[Data to use]
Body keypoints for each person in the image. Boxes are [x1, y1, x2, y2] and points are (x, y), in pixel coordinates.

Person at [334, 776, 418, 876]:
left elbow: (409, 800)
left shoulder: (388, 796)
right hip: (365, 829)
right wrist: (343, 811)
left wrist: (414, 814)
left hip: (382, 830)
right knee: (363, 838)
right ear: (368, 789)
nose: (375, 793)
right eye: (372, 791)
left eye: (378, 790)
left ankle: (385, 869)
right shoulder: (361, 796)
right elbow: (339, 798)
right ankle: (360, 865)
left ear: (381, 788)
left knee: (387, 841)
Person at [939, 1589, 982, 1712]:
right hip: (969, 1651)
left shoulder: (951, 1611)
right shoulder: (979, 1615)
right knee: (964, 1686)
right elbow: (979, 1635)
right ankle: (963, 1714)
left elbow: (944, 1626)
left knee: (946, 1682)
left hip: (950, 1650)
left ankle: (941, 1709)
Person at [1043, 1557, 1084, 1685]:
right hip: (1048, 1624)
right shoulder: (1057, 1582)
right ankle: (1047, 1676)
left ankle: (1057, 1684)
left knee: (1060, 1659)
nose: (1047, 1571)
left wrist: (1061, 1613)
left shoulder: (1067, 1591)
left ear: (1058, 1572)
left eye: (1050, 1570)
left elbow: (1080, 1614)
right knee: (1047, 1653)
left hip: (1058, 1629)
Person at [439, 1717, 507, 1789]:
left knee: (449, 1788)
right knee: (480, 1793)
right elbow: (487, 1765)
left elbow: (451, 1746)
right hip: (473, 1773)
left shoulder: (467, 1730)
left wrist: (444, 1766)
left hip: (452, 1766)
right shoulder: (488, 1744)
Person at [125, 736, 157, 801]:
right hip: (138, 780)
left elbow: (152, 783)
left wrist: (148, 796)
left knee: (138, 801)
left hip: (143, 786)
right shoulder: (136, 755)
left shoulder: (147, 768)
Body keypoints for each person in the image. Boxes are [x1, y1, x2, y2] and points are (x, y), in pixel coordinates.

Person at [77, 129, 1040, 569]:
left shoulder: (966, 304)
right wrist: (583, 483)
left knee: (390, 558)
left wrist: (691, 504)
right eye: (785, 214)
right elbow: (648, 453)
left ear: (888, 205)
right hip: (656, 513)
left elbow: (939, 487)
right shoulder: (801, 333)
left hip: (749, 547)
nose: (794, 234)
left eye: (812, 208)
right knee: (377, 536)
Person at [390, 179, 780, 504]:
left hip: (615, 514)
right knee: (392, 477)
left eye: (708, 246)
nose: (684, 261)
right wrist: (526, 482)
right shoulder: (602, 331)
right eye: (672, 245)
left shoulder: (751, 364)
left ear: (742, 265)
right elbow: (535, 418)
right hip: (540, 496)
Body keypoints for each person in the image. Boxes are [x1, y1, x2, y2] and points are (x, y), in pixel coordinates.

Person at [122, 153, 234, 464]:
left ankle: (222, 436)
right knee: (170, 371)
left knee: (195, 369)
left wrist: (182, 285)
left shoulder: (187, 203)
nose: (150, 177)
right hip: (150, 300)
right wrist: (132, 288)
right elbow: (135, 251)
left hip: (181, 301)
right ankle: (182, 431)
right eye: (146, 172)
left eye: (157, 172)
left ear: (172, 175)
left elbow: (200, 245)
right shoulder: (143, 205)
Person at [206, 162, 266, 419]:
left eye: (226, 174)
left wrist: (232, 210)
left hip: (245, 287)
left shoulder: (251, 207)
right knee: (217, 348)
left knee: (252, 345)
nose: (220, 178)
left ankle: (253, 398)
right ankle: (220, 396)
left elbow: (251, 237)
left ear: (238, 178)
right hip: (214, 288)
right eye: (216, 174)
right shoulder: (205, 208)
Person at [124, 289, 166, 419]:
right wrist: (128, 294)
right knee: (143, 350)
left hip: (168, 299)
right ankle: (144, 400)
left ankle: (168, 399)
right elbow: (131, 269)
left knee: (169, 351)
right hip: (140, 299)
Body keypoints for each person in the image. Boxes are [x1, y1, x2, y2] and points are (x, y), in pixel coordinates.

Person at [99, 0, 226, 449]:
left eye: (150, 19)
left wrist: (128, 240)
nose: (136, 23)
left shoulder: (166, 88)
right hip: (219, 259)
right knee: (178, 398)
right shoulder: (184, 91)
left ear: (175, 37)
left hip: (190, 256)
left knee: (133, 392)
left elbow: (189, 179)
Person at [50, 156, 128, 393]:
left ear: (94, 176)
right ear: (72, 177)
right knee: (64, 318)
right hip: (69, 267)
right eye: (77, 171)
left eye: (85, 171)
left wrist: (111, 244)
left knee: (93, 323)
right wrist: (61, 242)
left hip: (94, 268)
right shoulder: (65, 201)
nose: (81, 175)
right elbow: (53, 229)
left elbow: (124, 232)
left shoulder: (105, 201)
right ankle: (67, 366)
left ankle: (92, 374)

[Task objective] Beginning with the first line of the entries, repeat each line exactly until you have reproduced the one containing "right shoulder: (488, 1744)", and add nothing further.

[Task answer]
Body keypoints for each person in the image. Boxes are [x1, y1, x2, y2] and points are (x, y), in pixel coordinates.

Person at [334, 776, 418, 876]:
left elbow: (409, 800)
left shoulder: (388, 796)
right hip: (365, 829)
right wrist: (343, 811)
left wrist: (414, 814)
left hip: (382, 830)
right knee: (363, 838)
right ear: (368, 789)
nose: (375, 793)
right eye: (372, 791)
left eye: (378, 790)
left ankle: (385, 869)
right shoulder: (361, 796)
right elbow: (339, 798)
right ankle: (360, 865)
left ear: (381, 788)
left knee: (387, 841)
Person at [939, 1589, 982, 1712]:
right hip: (969, 1651)
left shoulder: (951, 1611)
right shoulder: (979, 1615)
right knee: (964, 1686)
right elbow: (979, 1635)
right ankle: (963, 1714)
left elbow: (944, 1626)
left knee: (946, 1682)
left hip: (950, 1650)
left ankle: (941, 1709)
Person at [1043, 1557, 1084, 1685]:
right hip: (1048, 1624)
right shoulder: (1057, 1582)
right ankle: (1047, 1676)
left ankle: (1057, 1684)
left knee: (1060, 1659)
nose: (1047, 1571)
left wrist: (1061, 1613)
left shoulder: (1067, 1591)
left ear: (1058, 1572)
left eye: (1050, 1570)
left elbow: (1080, 1614)
right knee: (1047, 1653)
left hip: (1058, 1629)
Person at [439, 1717, 507, 1789]:
left knee: (449, 1788)
right knee: (480, 1793)
right elbow: (487, 1765)
left elbow: (451, 1746)
right hip: (473, 1773)
left shoulder: (467, 1730)
left wrist: (444, 1766)
left hip: (452, 1766)
right shoulder: (488, 1744)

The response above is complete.